In [4]:
import pandas as pd
from sklearn.feature_extraction.text import TfidfVectorizer, CountVectorizer
from sklearn.feature_extraction.text import ENGLISH_STOP_WORDS
from sklearn.decomposition import LatentDirichletAllocation
import re
import nltk
from nltk.sentiment import SentimentIntensityAnalyzer

# Define the list of gun-related words
gun_related_words = ['gun', '2nd amendment', 'second amendment', 'ar-15', 'assault rifle', 'pistols', 'shooting', 'mass shooting', 'school shooting', 'march for our lives']

# Function to check if any word from the list is present in the text
def contains_word(text, word_list):
    if pd.isnull(text):  # Check if the text is NaN
        return 0
    for word in word_list:
        if word.lower() in text.lower():  # Case insensitive match
            return 1
    return 0

# Load the CSV file into a pandas DataFrame
file_path = 'areen-prehandcode.csv' 
data = pd.read_csv(file_path)

# Create the new column 'dummy_label'
data['dummy_label'] = data['message'].apply(lambda x: contains_word(x, gun_related_words))

# Calculate number of documents
num_documents = len(data)

# Calculate average document length (in terms of words)
data['word_count'] = data['message'].apply(lambda x: len(str(x).split()))
average_doc_length = data['word_count'].mean()

# Distribution of document lengths
doc_length_distribution = data['word_count'].describe()

# Balance of the dataset
label_distribution = data['dummy_label'].value_counts(normalize=True)

print("Number of Documents:", num_documents)
print("Average Document Length (in words):", average_doc_length)
print("\nDistribution of Document Lengths:")
print(doc_length_distribution)
print("\nBalance of the Dataset:")
print(label_distribution)

# Filter documents related to gun legislation
gun_legislation_messages = [data['message'][i] for i, label in enumerate(data['dummy_label']) if label == 1]

# Custom function for text cleaning
def clean_text(text):
    # Convert to lowercase
    text = text.lower()
    # Remove punctuation
    text = re.sub(r'[^\w\s]', '', text)
    # Remove numbers
    text = re.sub(r'\d+', '', text)
    # Remove extra whitespaces
    text = re.sub(r'\s+', ' ', text).strip()
    return text

# Convert ENGLISH_STOP_WORDS to a list
stop_words_list = list(ENGLISH_STOP_WORDS)
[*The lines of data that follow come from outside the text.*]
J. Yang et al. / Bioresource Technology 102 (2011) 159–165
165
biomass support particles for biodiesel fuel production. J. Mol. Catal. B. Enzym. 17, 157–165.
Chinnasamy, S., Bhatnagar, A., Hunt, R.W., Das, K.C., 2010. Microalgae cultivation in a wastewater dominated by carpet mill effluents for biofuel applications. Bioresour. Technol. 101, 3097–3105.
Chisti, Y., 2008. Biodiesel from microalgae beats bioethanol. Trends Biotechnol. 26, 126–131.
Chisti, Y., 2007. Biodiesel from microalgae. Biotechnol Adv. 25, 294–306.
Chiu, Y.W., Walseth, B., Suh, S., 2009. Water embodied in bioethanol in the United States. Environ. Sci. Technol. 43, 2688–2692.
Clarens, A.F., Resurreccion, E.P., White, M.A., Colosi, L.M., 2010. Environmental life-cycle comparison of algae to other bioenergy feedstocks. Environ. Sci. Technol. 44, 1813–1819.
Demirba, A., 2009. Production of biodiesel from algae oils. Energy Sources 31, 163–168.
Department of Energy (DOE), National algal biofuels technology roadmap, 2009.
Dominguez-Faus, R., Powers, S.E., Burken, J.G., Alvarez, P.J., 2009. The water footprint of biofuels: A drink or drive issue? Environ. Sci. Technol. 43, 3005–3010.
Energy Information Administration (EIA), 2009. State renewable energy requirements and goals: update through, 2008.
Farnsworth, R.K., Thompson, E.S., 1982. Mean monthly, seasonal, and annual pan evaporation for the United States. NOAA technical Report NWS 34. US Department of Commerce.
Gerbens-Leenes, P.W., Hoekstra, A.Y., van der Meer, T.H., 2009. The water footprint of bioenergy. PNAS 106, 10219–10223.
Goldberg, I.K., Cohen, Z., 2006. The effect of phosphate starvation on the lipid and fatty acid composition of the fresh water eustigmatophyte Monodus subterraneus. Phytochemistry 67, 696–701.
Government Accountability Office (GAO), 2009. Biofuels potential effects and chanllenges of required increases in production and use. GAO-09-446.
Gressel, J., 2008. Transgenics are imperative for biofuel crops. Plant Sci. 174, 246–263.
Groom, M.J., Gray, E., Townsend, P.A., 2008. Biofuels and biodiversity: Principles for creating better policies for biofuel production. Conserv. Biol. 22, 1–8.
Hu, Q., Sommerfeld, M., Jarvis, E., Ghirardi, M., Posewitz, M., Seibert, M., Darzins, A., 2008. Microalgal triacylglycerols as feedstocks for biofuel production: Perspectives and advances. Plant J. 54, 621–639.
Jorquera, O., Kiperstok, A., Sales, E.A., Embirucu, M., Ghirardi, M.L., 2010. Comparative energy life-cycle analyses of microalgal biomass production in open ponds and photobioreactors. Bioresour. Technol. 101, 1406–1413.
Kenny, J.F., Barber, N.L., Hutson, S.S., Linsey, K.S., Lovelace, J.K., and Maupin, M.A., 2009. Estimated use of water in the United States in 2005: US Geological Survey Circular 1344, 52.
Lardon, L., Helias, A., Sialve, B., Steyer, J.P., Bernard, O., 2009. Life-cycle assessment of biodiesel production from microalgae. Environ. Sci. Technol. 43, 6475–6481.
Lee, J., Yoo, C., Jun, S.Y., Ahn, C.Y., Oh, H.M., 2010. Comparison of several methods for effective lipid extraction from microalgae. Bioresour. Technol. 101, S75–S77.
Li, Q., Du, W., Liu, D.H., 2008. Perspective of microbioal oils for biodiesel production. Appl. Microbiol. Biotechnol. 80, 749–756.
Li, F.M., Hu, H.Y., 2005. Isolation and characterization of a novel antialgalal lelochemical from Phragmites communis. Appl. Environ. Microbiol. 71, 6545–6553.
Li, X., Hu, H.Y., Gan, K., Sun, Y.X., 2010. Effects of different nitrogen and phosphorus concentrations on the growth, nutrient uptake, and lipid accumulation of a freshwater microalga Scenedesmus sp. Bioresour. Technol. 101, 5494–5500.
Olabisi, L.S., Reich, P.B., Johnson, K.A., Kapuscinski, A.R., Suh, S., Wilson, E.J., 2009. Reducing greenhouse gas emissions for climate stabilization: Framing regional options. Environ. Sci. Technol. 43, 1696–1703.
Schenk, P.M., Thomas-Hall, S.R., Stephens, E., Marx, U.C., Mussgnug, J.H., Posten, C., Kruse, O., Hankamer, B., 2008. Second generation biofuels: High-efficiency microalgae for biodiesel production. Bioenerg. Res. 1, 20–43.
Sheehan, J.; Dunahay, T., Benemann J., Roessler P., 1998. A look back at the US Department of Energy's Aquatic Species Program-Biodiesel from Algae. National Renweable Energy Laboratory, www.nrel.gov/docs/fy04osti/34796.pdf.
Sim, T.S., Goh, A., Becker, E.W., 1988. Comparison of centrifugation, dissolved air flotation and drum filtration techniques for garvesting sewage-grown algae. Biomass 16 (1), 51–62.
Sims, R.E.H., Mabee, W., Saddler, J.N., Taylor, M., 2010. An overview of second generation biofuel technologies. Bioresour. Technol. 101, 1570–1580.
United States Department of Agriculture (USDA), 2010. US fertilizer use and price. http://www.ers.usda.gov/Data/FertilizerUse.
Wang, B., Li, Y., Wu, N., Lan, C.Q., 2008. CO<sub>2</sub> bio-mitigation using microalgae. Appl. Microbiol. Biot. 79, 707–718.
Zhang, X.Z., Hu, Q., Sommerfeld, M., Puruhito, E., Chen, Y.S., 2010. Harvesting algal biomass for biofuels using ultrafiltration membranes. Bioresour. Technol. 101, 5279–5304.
# Create TF-IDF vectorizer with text cleaning and stop words removal
tfidf_vectorizer = TfidfVectorizer(stop_words=stop_words_list, preprocessor=clean_text)

# Fit and transform the documents
tfidf_matrix = tfidf_vectorizer.fit_transform(gun_legislation_messages)

# Get feature names (words)
tfidf_feature_names = tfidf_vectorizer.get_feature_names_out()

# Sum TF-IDF scores for each word across documents
word_scores = tfidf_matrix.sum(axis=0)

# Sort the words by TF-IDF score in descending order
sorted_word_indices = word_scores.argsort()[0, ::-1]

# Display the top words associated with gun legislation
print("\nTop words associated with gun legislation:")
for i in range(10):  # Display top 10 words
    word_index = sorted_word_indices[0, i]
    word = tfidf_feature_names[word_index]
    score = word_scores[0, word_index]
    print(f"{word}: {score}")

# Create CountVectorizer with text cleaning and stop words removal
count_vectorizer = CountVectorizer(stop_words=stop_words_list, preprocessor=clean_text)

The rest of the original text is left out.